- _Required action_: Look for the line containing "Back to Stories" and the line containing "emerged as a" in the entries below. Copy those two and all lines between them exactly, leaving out pictures.

::: Task material

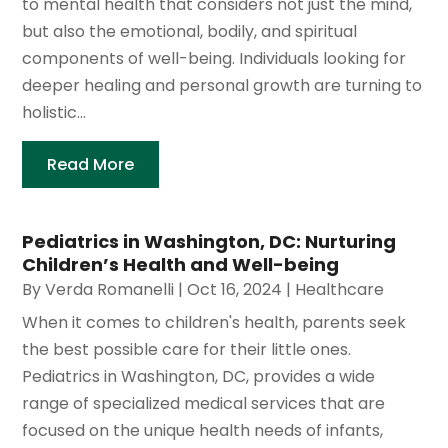
to mental health that considers not just the mind,
but also the emotional, bodily, and spiritual
components of well-being. Individuals looking for
deeper healing and personal growth are turning to
holistic...
Read More
Pediatrics in Washington, DC: Nurturing
Children’s Health and Well-being
By
Verda Romanelli
|
Oct 16, 2024
|
Healthcare
When it comes to children's health, parents seek
the best possible care for their little ones.
Pediatrics in Washington, DC, provides a wide
range of specialized medical services that are
focused on the unique health needs of infants,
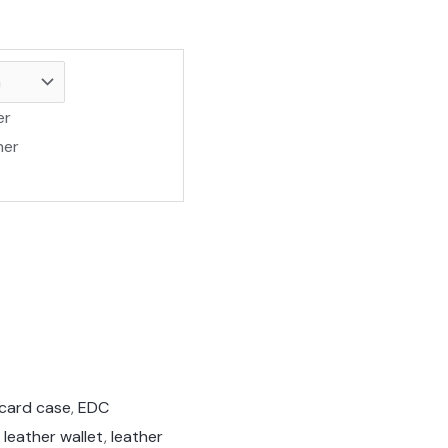
er
her
 card case
,
EDC
 leather wallet
,
leather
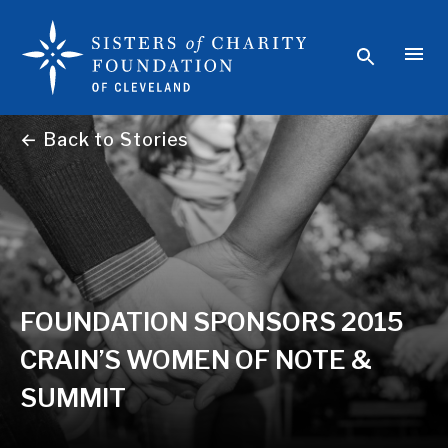
← Back to Stories
FOUNDATION SPONSORS 2015
CRAIN’S WOMEN OF NOTE &
SUMMIT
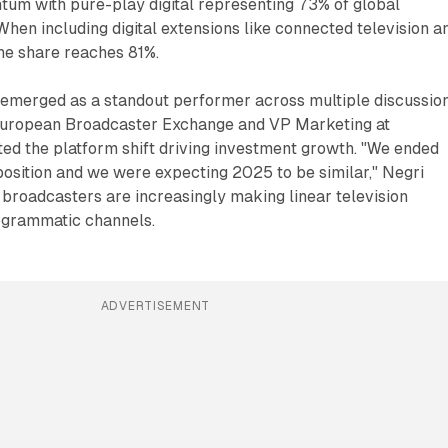
tum with pure-play digital representing 73% of global
When including digital extensions like connected television a
the share reaches 81%.
 emerged as a standout performer across multiple discussion
European Broadcaster Exchange and VP Marketing at
ted the platform shift driving investment growth. "We ended
osition and we were expecting 2025 to be similar," Negri
t broadcasters are increasingly making linear television
ogrammatic channels.
ADVERTISEMENT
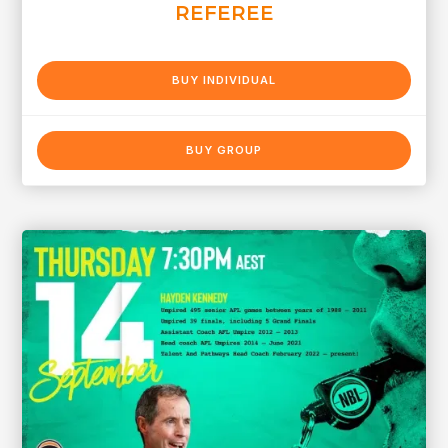
REFEREE
BUY INDIVIDUAL
BUY GROUP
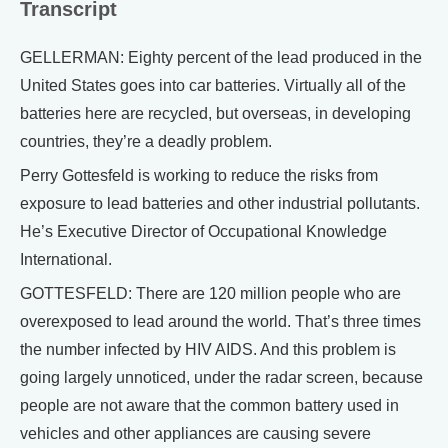
Transcript
GELLERMAN: Eighty percent of the lead produced in the
United States goes into car batteries. Virtually all of the
batteries here are recycled, but overseas, in developing
countries, they’re a deadly problem.
Perry Gottesfeld is working to reduce the risks from
exposure to lead batteries and other industrial pollutants.
He’s Executive Director of Occupational Knowledge
International.
GOTTESFELD: There are 120 million people who are
overexposed to lead around the world. That’s three times
the number infected by HIV AIDS. And this problem is
going largely unnoticed, under the radar screen, because
people are not aware that the common battery used in
vehicles and other appliances are causing severe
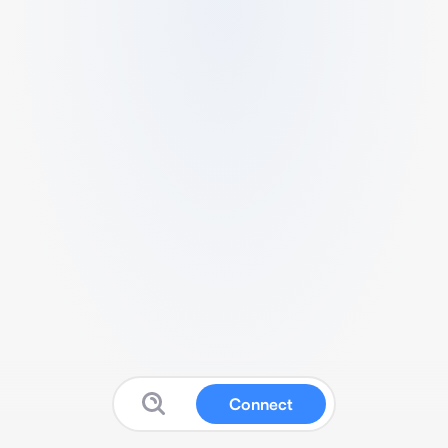
Connect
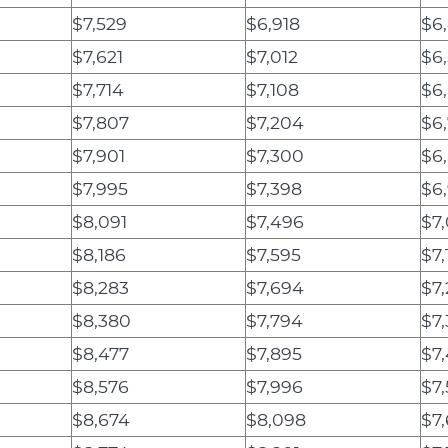
$7,529
$6,918
$6
$7,621
$7,012
$6
$7,714
$7,108
$6
$7,807
$7,204
$6
$7,901
$7,300
$6
$7,995
$7,398
$6
$8,091
$7,496
$7
$8,186
$7,595
$7,
$8,283
$7,694
$7
$8,380
$7,794
$7,
$8,477
$7,895
$7
$8,576
$7,996
$7
$8,674
$8,098
$7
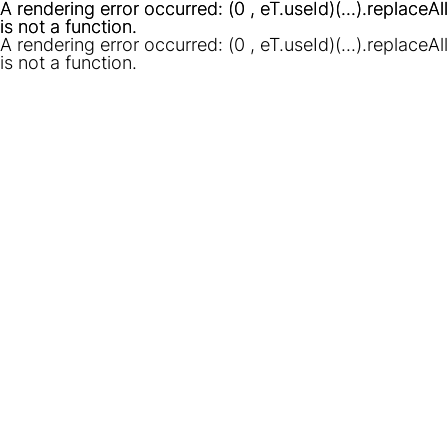
A rendering error occurred:
A rendering error occurred:
(0 , eT.useId)(...).replaceAll
(0 , eT.useId)(...).replaceAll
is not a function
is not a function
.
.
A rendering error occurred:
(0 , eT.useId)(...).replaceAll
is not a function
.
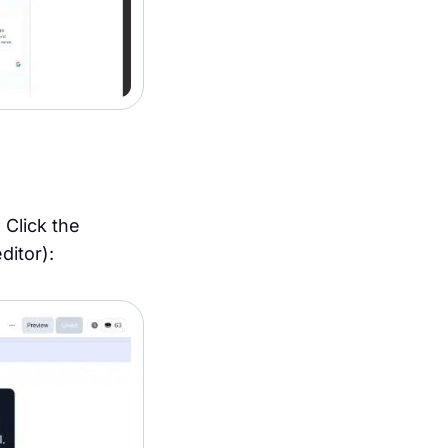
 Click the
ditor):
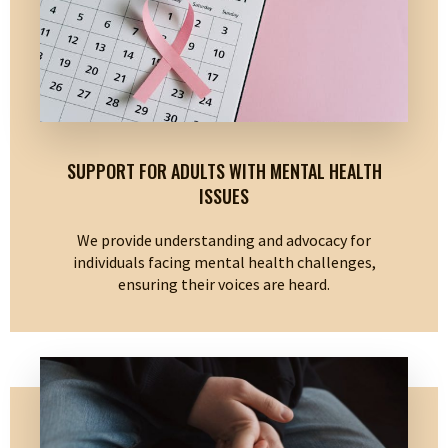
SUPPORT FOR ADULTS WITH MENTAL HEALTH
ISSUES
We provide understanding and advocacy for
individuals facing mental health challenges,
ensuring their voices are heard.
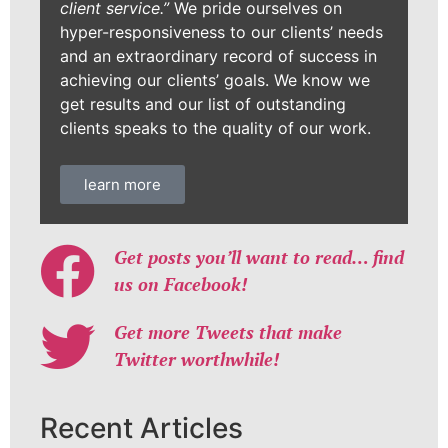
client service.”
We pride ourselves on
hyper-responsiveness to our clients’ needs
and an extraordinary record of success in
achieving our clients’ goals. We know we
get results and our list of outstanding
clients speaks to the quality of our work.
learn more
Get posts you’ll want to read… find
us on Facebook!
Get more Tweets that make
Twitter worthwhile!
Recent Articles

::::::

- _Finished task_:
← Back to Stories
FOUNDATION SPONSORS 2015
CRAIN’S WOMEN OF NOTE &
SUMMIT
tum with pure-play digital representing 73% of global
When including digital extensions like connected television a
the share reaches 81%.
 emerged as a standout performer across multiple discussion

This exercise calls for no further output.